§ Tasks to carry out:
1. In the Not So Dusty text, echo the passage between "Not So Dusty is" and "Best Country Album.", inclusive.
2. According to the Not So Dusty text, which award was the album nominated for?

Compilation album
- Released: 7 September 1998
- Label: EMI

Singles from Not So Dusty
- "Cunnamulla Feller" Released: 7 September 1998;

= Not So Dusty (album) =

Not So Dusty is a compilation album of Slim Dusty songs covered by Australian musicians. It was released in Australia by EMI in 1998. It was nominated for a 1999 ARIA Award for Best Country Album.

Not So Dusty received positive reviews and was certified gold. Gary Tippet of the Sunday Age gave it 3 stars and Peter Lalor of the Daily Telegraph gave it 7/10 although he noted that most of the Australian country outfits on the album "seem to bland out with their attempt at authentic outings". Keith Glass writing in the Sunday Herald Sun says "but what could have been a dodgy concept is mainly highly entertaining." The Age's Mike Daly calls it "a splendid tribute by some diverse performers." and the Sunday Mail calls it a "wonderful tribute".

§ Information shown:
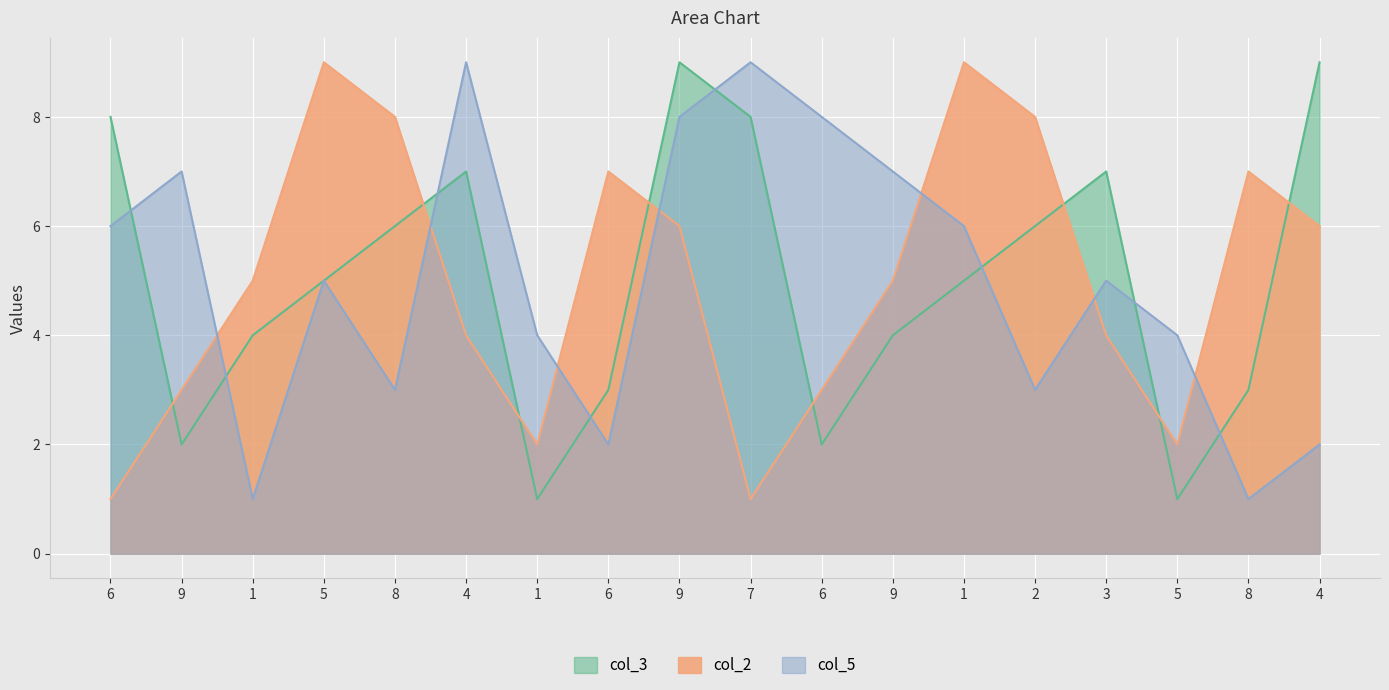

Count the col_2 values in the range 3 to 7.

10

§ Answers to this exercise:
1.
Not So Dusty is a compilation album of Slim Dusty songs covered by Australian musicians. It was released in Australia by EMI in 1998. It was nominated for a 1999 ARIA Award for Best Country Album.

2. It was nominated for a 1999 ARIA Award for Best Country Album.